Bedoya was confirmed by the Senate in 2022 and his term wasn't set to expire until September 25, 2026. Slaughter joined the FTC in 2018, and was confirmed for a second time in March 2024. Her term wasn't slated to expire until September 2029.

They point to a the Supreme Court's 1935 decision in a case known as Humphrey's Executor, which involved President Franklin Roosevelt's attempt to fire an FTC commissioner.
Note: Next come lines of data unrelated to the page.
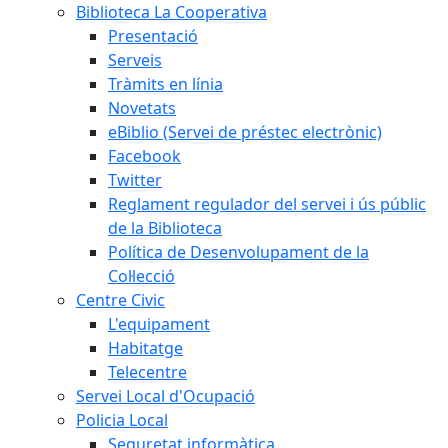
Biblioteca La Cooperativa
Presentació
Serveis
Tràmits en línia
Novetats
eBiblio (Servei de préstec electrònic)
Facebook
Twitter
Reglament regulador del servei i ús públic
de la Biblioteca
Política de Desenvolupament de la
Col·lecció
Centre Civic
L'equipament
Habitatge
Telecentre
Servei Local d'Ocupació
Policia Local
Seguretat informàtica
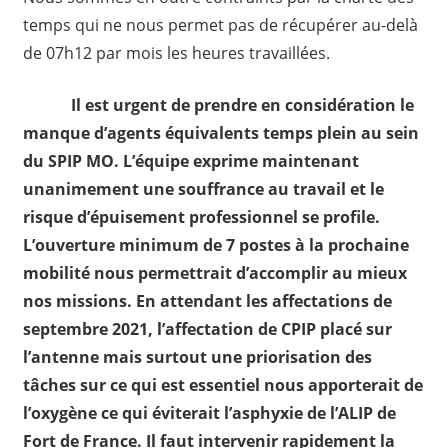
temps qui ne nous permet pas de récupérer au-delà
de 07h12 par mois les heures travaillées.
Il est urgent de prendre en considération le
manque d’agents équivalents temps plein au sein
du SPIP MO. L’équipe exprime maintenant
unanimement une souffrance au travail et le
risque d’épuisement professionnel se profile.
L’ouverture minimum de 7 postes à la prochaine
mobilité nous permettrait d’accomplir au mieux
nos missions. En attendant les affectations de
septembre 2021, l’affectation de CPIP placé sur
l’antenne mais surtout une priorisation des
tâches sur ce qui est essentiel nous apporterait de
l’oxygène ce qui éviterait l’asphyxie de l’ALIP de
Fort de France. Il faut intervenir rapidement la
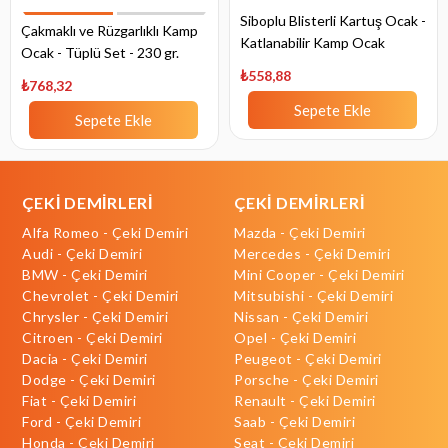
Siboplu Blisterli Kartuş Ocak -
Çakmaklı ve Rüzgarlıklı Kamp
Katlanabilir Kamp Ocak
Ocak - Tüplü Set - 230 gr.
₺558,88
₺768,32
Sepete Ekle
Sepete Ekle
ÇEKİ DEMİRLERİ
ÇEKİ DEMİRLERİ
Alfa Romeo - Çeki Demiri
Mazda - Çeki Demiri
Audi - Çeki Demiri
Mercedes - Çeki Demiri
BMW - Çeki Demiri
Mini Cooper - Çeki Demiri
Chevrolet - Çeki Demiri
Mitsubishi - Çeki Demiri
Chrysler - Çeki Demiri
Nissan - Çeki Demiri
Citroen - Çeki Demiri
Opel - Çeki Demiri
Dacia - Çeki Demiri
Peugeot - Çeki Demiri
Dodge - Çeki Demiri
Porsche - Çeki Demiri
Fiat - Çeki Demiri
Renault - Çeki Demiri
Ford - Çeki Demiri
Saab - Çeki Demiri
Honda - Çeki Demiri
Seat - Çeki Demiri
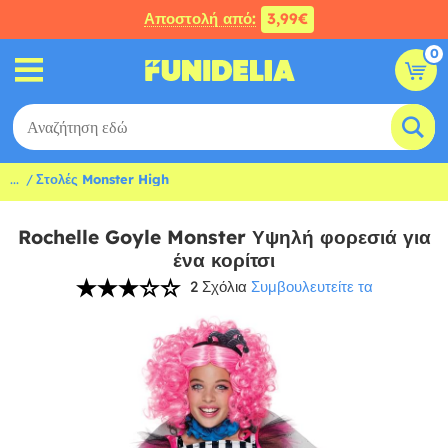
Αποστολή από:
3,99€
0
...
Στολές Monster High
Rochelle Goyle Monster Υψηλή φορεσιά για
ένα κορίτσι
2 Σχόλια
Συμβουλευτείτε τα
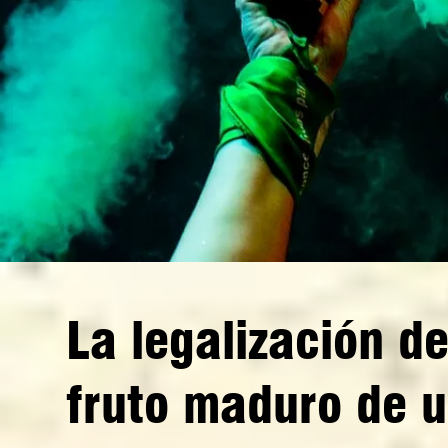
La legalización de
fruto maduro de u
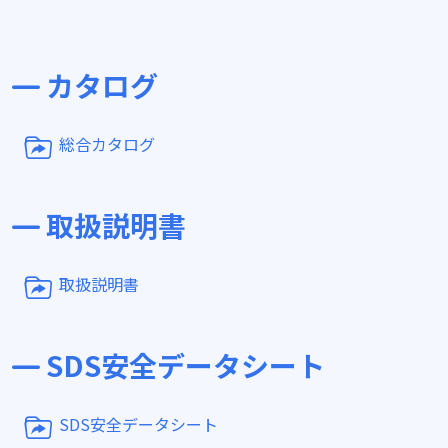
カタログ
総合カタログ
取扱説明書
取扱説明書
SDS安全データシート
SDS安全データシート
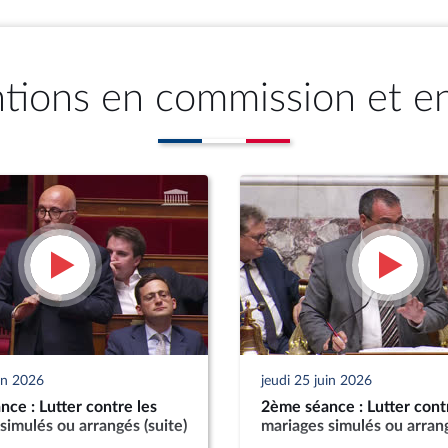
ntions en commission et e
uin 2026
jeudi 25 juin 2026
ce : Lutter contre les
2ème séance : Lutter cont
simulés ou arrangés (suite)
mariages simulés ou arrang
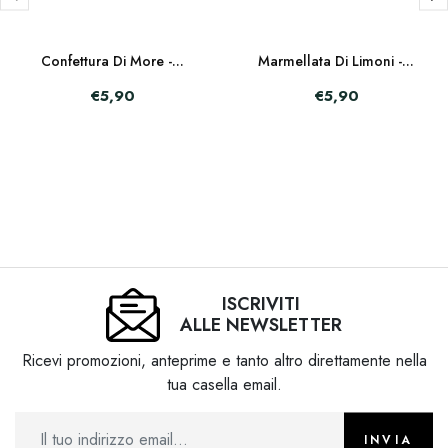
Confettura Di More -...
Marmellata Di Limoni -...
€5,90
€5,90
ISCRIVITI
ALLE NEWSLETTER
Ricevi promozioni, anteprime e tanto altro direttamente nella
tua casella email.
INVIA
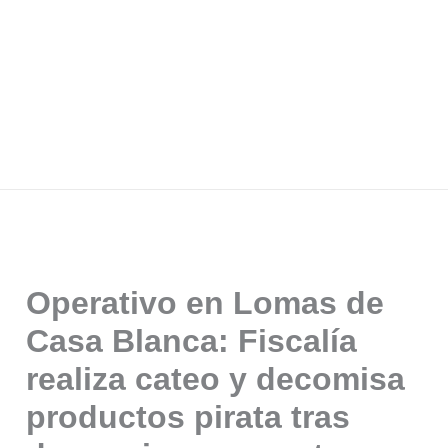
Operativo en Lomas de
Casa Blanca: Fiscalía
realiza cateo y decomisa
productos pirata tras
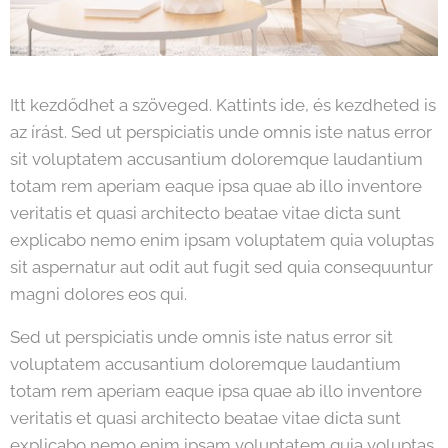
Itt kezdődhet a szöveged. Kattints ide, és kezdheted is
az írást. Sed ut perspiciatis unde omnis iste natus error
sit voluptatem accusantium doloremque laudantium
totam rem aperiam eaque ipsa quae ab illo inventore
veritatis et quasi architecto beatae vitae dicta sunt
explicabo nemo enim ipsam voluptatem quia voluptas
sit aspernatur aut odit aut fugit sed quia consequuntur
magni dolores eos qui.
Sed ut perspiciatis unde omnis iste natus error sit
voluptatem accusantium doloremque laudantium
totam rem aperiam eaque ipsa quae ab illo inventore
veritatis et quasi architecto beatae vitae dicta sunt
explicabo nemo enim ipsam voluptatem quia voluptas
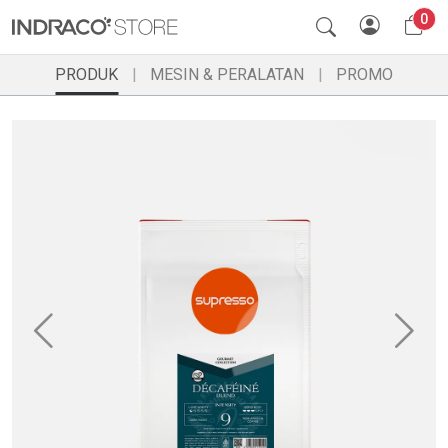
0
PRODUK
MESIN & PERALATAN
PROMO
Previous
Ne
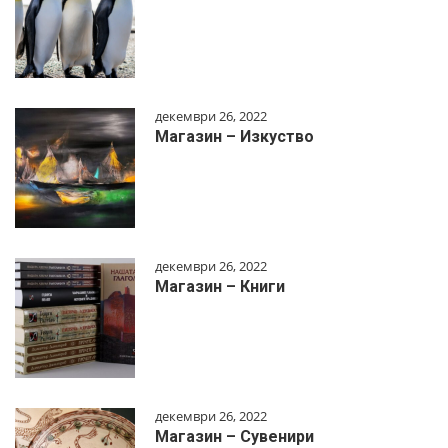
декември 26, 2022
Магазин – Изкуство
декември 26, 2022
Магазин – Книги
декември 26, 2022
Магазин – Сувенири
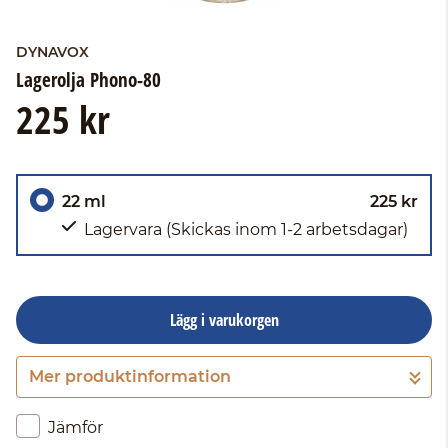
DYNAVOX
Lagerolja Phono-80
225 kr
22 ml
225 kr
Lagervara
(Skickas inom 1-2 arbetsdagar)
Lägg i varukorgen
Mer produktinformation
Gå till kassan
Jämför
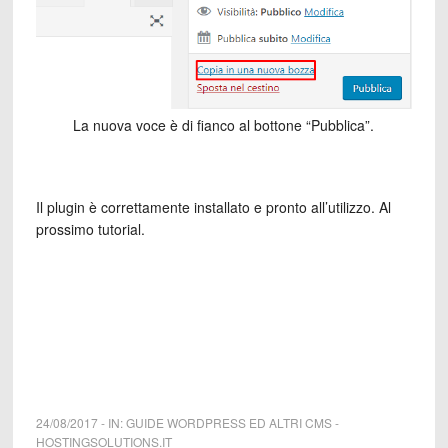
La nuova voce è di fianco al bottone “Pubblica”.
Il plugin è correttamente installato e pronto all’utilizzo. Al
prossimo tutorial.
24/08/2017
-
IN:
GUIDE WORDPRESS ED ALTRI CMS
-
HOSTINGSOLUTIONS.IT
The Supreme Court said in that matter that Franklin Roosevelt lacked authority to dismiss an FTC member except for the grounds set out by Congress.

The Justice Department counters that the FTC today wields greater power than it did 90 years ago, when the Supreme Court limited the president's power to fire a member of that agency.

“The FTC today exercises substantial executive power, such as the quintessential executive authority to seek injunctions and significant monetary penalties against private parties in federal court (an authority Congress conferred after 1935),” the government lawyers argue.

“The Commission’s powers have grown since the FTC’s inception,” the Justice Department adds. “For example, when the Supreme Court decided Humphrey’s Executor in 1935, the FTC did not possess its consumer-protection power at all; its enforcement authority was limited only to 'unfair methods of competition.'”

The Justice Department also says that even if a court says Trump lacked authority to remove the commissioners, their remedy would be back pay -- not reinstatement.

Reinstatement would be “unwarranted because the president cannot be compelled to retain the services of principal officers whom he no longer believes should be entrusted with the exercise of executive power, and because this court lacks the equitable power to issue an order reinstating a principal executive officer removed by the president,” the attorneys argue.

Democratic lawmakers and 21 attorneys general have sided with Slaughter and Bedoya.

A group of law professors also recently sided with Bedoya and Slaughter, arguing that a ruling against them would signal that Trump could also fire members of other independent agencies -- including the Federal Reserve Board.

AliKhan plans to hold a hearing in the case on May 20.